Collected data entries:
[Start of Attachment]

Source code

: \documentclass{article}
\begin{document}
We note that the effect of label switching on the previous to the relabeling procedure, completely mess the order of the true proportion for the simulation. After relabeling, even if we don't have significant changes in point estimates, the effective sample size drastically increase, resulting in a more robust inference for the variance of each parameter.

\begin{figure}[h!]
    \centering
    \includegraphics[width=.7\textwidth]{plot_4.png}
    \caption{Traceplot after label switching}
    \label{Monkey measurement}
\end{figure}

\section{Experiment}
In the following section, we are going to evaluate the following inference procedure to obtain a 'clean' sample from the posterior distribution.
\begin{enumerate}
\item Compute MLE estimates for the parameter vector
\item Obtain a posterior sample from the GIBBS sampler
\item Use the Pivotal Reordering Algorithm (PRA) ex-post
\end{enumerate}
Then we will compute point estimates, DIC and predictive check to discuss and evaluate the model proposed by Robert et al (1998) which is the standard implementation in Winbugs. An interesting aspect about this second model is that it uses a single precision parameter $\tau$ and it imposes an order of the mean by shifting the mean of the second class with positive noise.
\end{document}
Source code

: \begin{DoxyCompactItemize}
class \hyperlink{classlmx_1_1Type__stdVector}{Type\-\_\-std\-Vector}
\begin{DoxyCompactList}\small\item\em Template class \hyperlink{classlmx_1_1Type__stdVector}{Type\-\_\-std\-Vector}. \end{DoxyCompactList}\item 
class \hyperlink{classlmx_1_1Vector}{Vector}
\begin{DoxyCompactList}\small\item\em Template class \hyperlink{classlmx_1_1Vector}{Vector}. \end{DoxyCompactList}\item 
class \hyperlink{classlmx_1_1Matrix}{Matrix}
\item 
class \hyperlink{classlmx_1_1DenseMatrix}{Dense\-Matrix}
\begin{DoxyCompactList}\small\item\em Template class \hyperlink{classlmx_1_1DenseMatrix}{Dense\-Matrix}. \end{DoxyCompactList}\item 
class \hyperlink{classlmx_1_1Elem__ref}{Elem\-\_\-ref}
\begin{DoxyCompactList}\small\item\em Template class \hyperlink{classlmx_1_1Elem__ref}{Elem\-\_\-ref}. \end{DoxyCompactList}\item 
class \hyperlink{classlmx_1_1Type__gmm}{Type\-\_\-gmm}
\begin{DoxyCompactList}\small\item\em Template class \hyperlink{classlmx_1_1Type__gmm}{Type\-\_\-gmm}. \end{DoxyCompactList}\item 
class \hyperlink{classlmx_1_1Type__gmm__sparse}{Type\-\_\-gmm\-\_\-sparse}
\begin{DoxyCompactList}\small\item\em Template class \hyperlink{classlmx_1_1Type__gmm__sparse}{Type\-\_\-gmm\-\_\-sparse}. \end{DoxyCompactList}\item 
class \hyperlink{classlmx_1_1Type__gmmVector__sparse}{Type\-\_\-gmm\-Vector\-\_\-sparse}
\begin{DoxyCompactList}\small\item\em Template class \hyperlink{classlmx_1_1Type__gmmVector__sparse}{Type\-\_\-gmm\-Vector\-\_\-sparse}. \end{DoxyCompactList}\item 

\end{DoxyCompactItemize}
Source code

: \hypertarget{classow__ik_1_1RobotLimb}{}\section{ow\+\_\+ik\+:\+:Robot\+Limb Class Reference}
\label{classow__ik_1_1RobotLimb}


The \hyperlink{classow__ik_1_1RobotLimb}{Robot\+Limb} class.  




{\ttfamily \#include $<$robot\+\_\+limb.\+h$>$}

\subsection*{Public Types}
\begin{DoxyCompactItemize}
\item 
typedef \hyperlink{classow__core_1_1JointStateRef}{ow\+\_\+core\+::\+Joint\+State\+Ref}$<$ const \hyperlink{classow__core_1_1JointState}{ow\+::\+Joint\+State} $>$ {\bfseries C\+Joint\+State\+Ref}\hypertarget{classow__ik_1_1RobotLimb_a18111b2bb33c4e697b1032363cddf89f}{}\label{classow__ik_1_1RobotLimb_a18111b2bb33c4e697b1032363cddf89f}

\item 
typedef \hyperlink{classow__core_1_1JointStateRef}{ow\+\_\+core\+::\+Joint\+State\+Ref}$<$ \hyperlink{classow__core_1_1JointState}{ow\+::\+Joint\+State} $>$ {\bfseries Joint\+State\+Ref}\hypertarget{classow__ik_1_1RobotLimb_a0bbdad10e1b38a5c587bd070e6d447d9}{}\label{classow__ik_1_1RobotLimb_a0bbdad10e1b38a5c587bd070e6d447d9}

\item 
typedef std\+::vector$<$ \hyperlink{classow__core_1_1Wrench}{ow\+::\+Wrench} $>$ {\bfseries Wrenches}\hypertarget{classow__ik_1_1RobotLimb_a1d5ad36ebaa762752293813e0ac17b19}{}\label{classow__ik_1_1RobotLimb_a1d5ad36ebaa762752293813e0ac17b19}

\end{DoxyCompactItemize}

[End of Attachment]

*TASK DESCRIPTION*
All of the data above should be written out again word for word.

*RESULT FOR THIS EXERCISE*
Source code

: \documentclass{article}
\begin{document}
We note that the effect of label switching on the previous to the relabeling procedure, completely mess the order of the true proportion for the simulation. After relabeling, even if we don't have significant changes in point estimates, the effective sample size drastically increase, resulting in a more robust inference for the variance of each parameter.

\begin{figure}[h!]
    \centering
    \includegraphics[width=.7\textwidth]{plot_4.png}
    \caption{Traceplot after label switching}
    \label{Monkey measurement}
\end{figure}

\section{Experiment}
In the following section, we are going to evaluate the following inference procedure to obtain a 'clean' sample from the posterior distribution.
\begin{enumerate}
\item Compute MLE estimates for the parameter vector
\item Obtain a posterior sample from the GIBBS sampler
\item Use the Pivotal Reordering Algorithm (PRA) ex-post
\end{enumerate}
Then we will compute point estimates, DIC and predictive check to discuss and evaluate the model proposed by Robert et al (1998) which is the standard implementation in Winbugs. An interesting aspect about this second model is that it uses a single precision parameter $\tau$ and it imposes an order of the mean by shifting the mean of the second class with positive noise.
\end{document}
Source code

: \begin{DoxyCompactItemize}
class \hyperlink{classlmx_1_1Type__stdVector}{Type\-\_\-std\-Vector}
\begin{DoxyCompactList}\small\item\em Template class \hyperlink{classlmx_1_1Type__stdVector}{Type\-\_\-std\-Vector}. \end{DoxyCompactList}\item 
class \hyperlink{classlmx_1_1Vector}{Vector}
\begin{DoxyCompactList}\small\item\em Template class \hyperlink{classlmx_1_1Vector}{Vector}. \end{DoxyCompactList}\item 
class \hyperlink{classlmx_1_1Matrix}{Matrix}
\item 
class \hyperlink{classlmx_1_1DenseMatrix}{Dense\-Matrix}
\begin{DoxyCompactList}\small\item\em Template class \hyperlink{classlmx_1_1DenseMatrix}{Dense\-Matrix}. \end{DoxyCompactList}\item 
class \hyperlink{classlmx_1_1Elem__ref}{Elem\-\_\-ref}
\begin{DoxyCompactList}\small\item\em Template class \hyperlink{classlmx_1_1Elem__ref}{Elem\-\_\-ref}. \end{DoxyCompactList}\item 
class \hyperlink{classlmx_1_1Type__gmm}{Type\-\_\-gmm}
\begin{DoxyCompactList}\small\item\em Template class \hyperlink{classlmx_1_1Type__gmm}{Type\-\_\-gmm}. \end{DoxyCompactList}\item 
class \hyperlink{classlmx_1_1Type__gmm__sparse}{Type\-\_\-gmm\-\_\-sparse}
\begin{DoxyCompactList}\small\item\em Template class \hyperlink{classlmx_1_1Type__gmm__sparse}{Type\-\_\-gmm\-\_\-sparse}. \end{DoxyCompactList}\item 
class \hyperlink{classlmx_1_1Type__gmmVector__sparse}{Type\-\_\-gmm\-Vector\-\_\-sparse}
\begin{DoxyCompactList}\small\item\em Template class \hyperlink{classlmx_1_1Type__gmmVector__sparse}{Type\-\_\-gmm\-Vector\-\_\-sparse}. \end{DoxyCompactList}\item 

\end{DoxyCompactItemize}
Source code

: \hypertarget{classow__ik_1_1RobotLimb}{}\section{ow\+\_\+ik\+:\+:Robot\+Limb Class Reference}
\label{classow__ik_1_1RobotLimb}


The \hyperlink{classow__ik_1_1RobotLimb}{Robot\+Limb} class.  




{\ttfamily \#include $<$robot\+\_\+limb.\+h$>$}

\subsection*{Public Types}
\begin{DoxyCompactItemize}
\item 
typedef \hyperlink{classow__core_1_1JointStateRef}{ow\+\_\+core\+::\+Joint\+State\+Ref}$<$ const \hyperlink{classow__core_1_1JointState}{ow\+::\+Joint\+State} $>$ {\bfseries C\+Joint\+State\+Ref}\hypertarget{classow__ik_1_1RobotLimb_a18111b2bb33c4e697b1032363cddf89f}{}\label{classow__ik_1_1RobotLimb_a18111b2bb33c4e697b1032363cddf89f}

\item 
typedef \hyperlink{classow__core_1_1JointStateRef}{ow\+\_\+core\+::\+Joint\+State\+Ref}$<$ \hyperlink{classow__core_1_1JointState}{ow\+::\+Joint\+State} $>$ {\bfseries Joint\+State\+Ref}\hypertarget{classow__ik_1_1RobotLimb_a0bbdad10e1b38a5c587bd070e6d447d9}{}\label{classow__ik_1_1RobotLimb_a0bbdad10e1b38a5c587bd070e6d447d9}

\item 
typedef std\+::vector$<$ \hyperlink{classow__core_1_1Wrench}{ow\+::\+Wrench} $>$ {\bfseries Wrenches}\hypertarget{classow__ik_1_1RobotLimb_a1d5ad36ebaa762752293813e0ac17b19}{}\label{classow__ik_1_1RobotLimb_a1d5ad36ebaa762752293813e0ac17b19}

\end{DoxyCompactItemize}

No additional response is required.